**The task**
Locate the line containing "Table I - Summary" in the material below; repeat it and every line after it, exactly as written.

**Excerpted records**
□ □ □

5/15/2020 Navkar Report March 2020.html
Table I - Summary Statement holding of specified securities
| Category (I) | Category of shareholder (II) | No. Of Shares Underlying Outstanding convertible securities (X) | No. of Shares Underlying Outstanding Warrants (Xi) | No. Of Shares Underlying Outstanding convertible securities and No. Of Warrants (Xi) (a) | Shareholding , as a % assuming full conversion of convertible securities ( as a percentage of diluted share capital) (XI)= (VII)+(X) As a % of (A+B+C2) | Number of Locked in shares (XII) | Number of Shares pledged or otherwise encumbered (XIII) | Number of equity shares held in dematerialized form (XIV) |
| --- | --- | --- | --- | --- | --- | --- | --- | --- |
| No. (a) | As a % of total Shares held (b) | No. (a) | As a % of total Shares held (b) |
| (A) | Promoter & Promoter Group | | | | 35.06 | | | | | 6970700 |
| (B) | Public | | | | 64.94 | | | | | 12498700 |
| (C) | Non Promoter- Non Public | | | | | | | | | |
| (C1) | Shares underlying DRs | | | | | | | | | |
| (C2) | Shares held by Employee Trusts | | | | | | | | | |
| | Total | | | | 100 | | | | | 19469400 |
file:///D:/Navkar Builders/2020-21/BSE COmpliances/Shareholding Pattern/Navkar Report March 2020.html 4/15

□ □ □

**Output of the task**
Table I - Summary Statement holding of specified securities
| Category (I) | Category of shareholder (II) | No. Of Shares Underlying Outstanding convertible securities (X) | No. of Shares Underlying Outstanding Warrants (Xi) | No. Of Shares Underlying Outstanding convertible securities and No. Of Warrants (Xi) (a) | Shareholding , as a % assuming full conversion of convertible securities ( as a percentage of diluted share capital) (XI)= (VII)+(X) As a % of (A+B+C2) | Number of Locked in shares (XII) | Number of Shares pledged or otherwise encumbered (XIII) | Number of equity shares held in dematerialized form (XIV) |
| --- | --- | --- | --- | --- | --- | --- | --- | --- |
| No. (a) | As a % of total Shares held (b) | No. (a) | As a % of total Shares held (b) |
| (A) | Promoter & Promoter Group | | | | 35.06 | | | | | 6970700 |
| (B) | Public | | | | 64.94 | | | | | 12498700 |
| (C) | Non Promoter- Non Public | | | | | | | | | |
| (C1) | Shares underlying DRs | | | | | | | | | |
| (C2) | Shares held by Employee Trusts | | | | | | | | | |
| | Total | | | | 100 | | | | | 19469400 |
file:///D:/Navkar Builders/2020-21/BSE COmpliances/Shareholding Pattern/Navkar Report March 2020.html 4/15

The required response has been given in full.